Thank you, Mr. Chair.
Mr. Betker, on the matter of the safety net advisory committee, I think we're seeing from the new government that if the advice doesn't suit what they want to hear, the advisory committee won't be around. We're seeing that across the piece; they don't want to hear what the community is really saying. They're ideologically driven, and that's the way they're going to go. That's the reality for the moment.
The lack of follow-through with the advisory committee by government and by the bureaucracy is something we've heard right across the country. That isn't just with the new government; it's been there for 30 years, and it really seems hard for the farm voice at the primary producer level to get the message up through the system. This committee passed a motion just a week or two ago trying to get the advisory committee meeting changed from being in the height of seeding time.
Bob, the CFA has been promoting the Canadian farm bill, and I think a lot of us agree with that concept. The difficulty is in implementing that kind of concept in the Canadian system of government, with its shared jurisdictions and so on, and across departments that, for whatever reason, are like stovepipes and don't want to work with one another.
If you look at the U.S. farm bill, there are school milk programs that are funded. They're funding a lot of programs that are GATT green in terms of environment, in terms of inspection fees, and so on and so forth.
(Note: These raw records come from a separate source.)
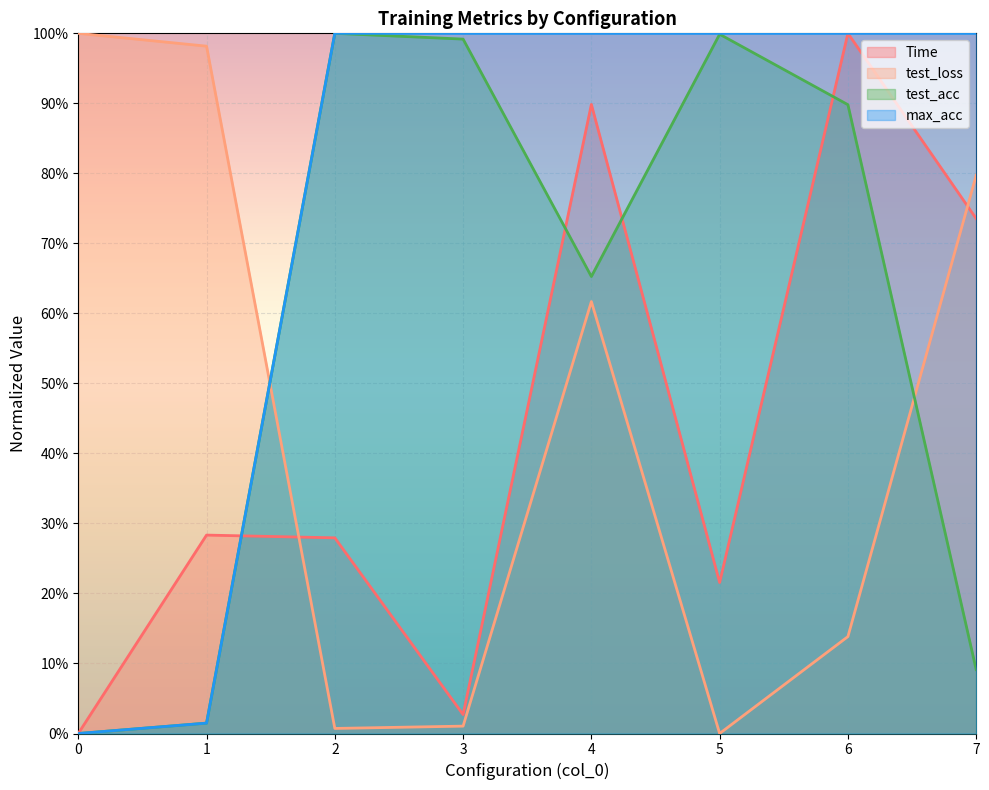

Rank the series by their maximum value, from lowest to highest.

Time, test_loss, test_acc, max_acc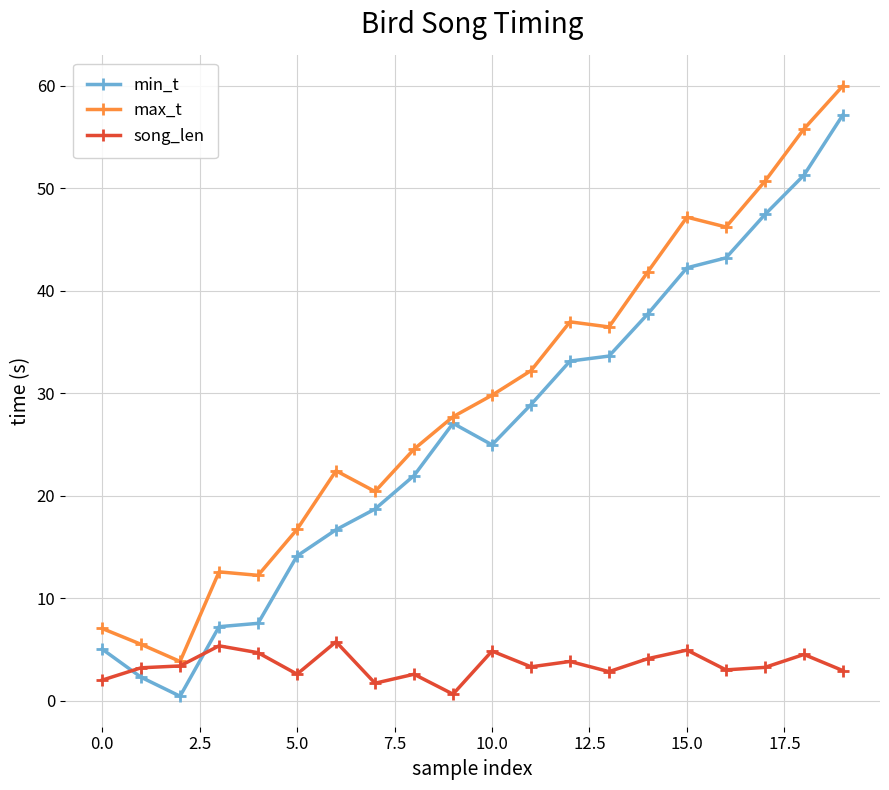

List the series in order of their peak value, lowest first.

song_len, min_t, max_t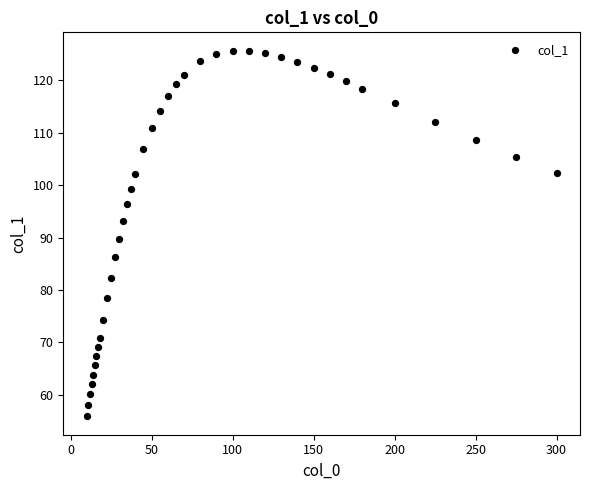

What is the range of X values (max minus min)?

290.0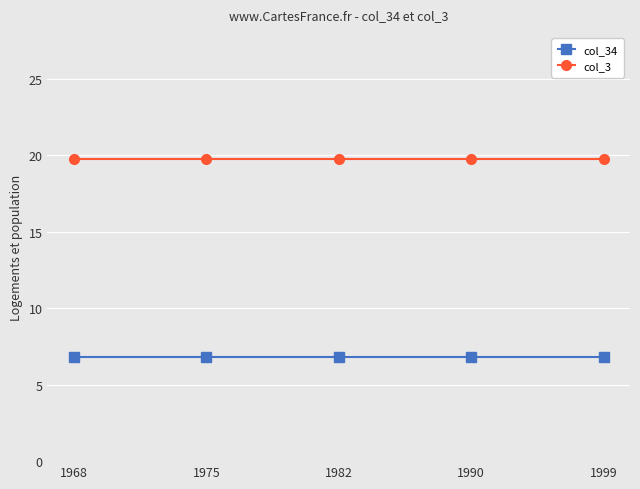

Rank the series at 1999 from highest to lowest value.

col_3, col_34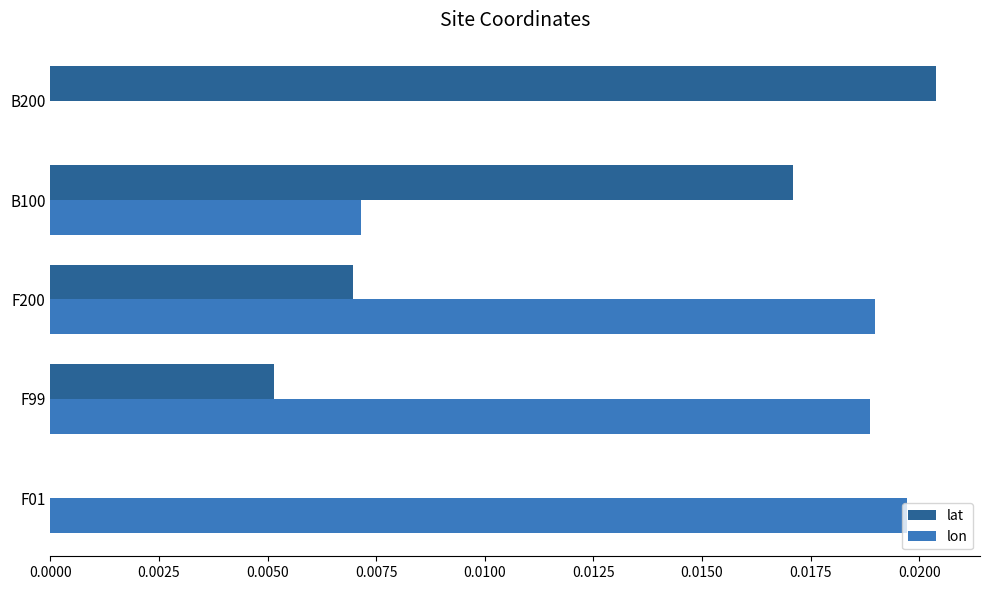

At which category is the sum across all series the highest?

F200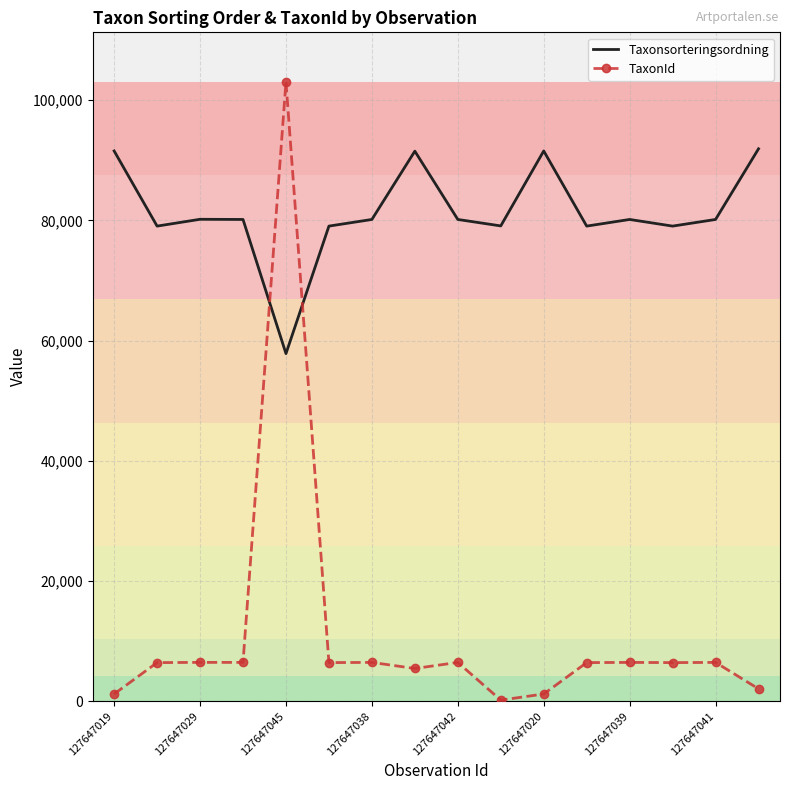

What is the sum of all TaxonId values?

177581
We had the CFIA here. Maybe the researcher can tell me if I'm wrong, but I think they said they cost-recover 10%. Well, I would wager that if all they're cost-recovering is 10%, probably that full 10% is taken up in administration, in sending out bills to the farmers to collect it. They'd be better off not charging it at all; it would be a huge saving to the farm community.
How do you see doing a Canadian farm bill that's all-encompassing across several departments in the Canadian context?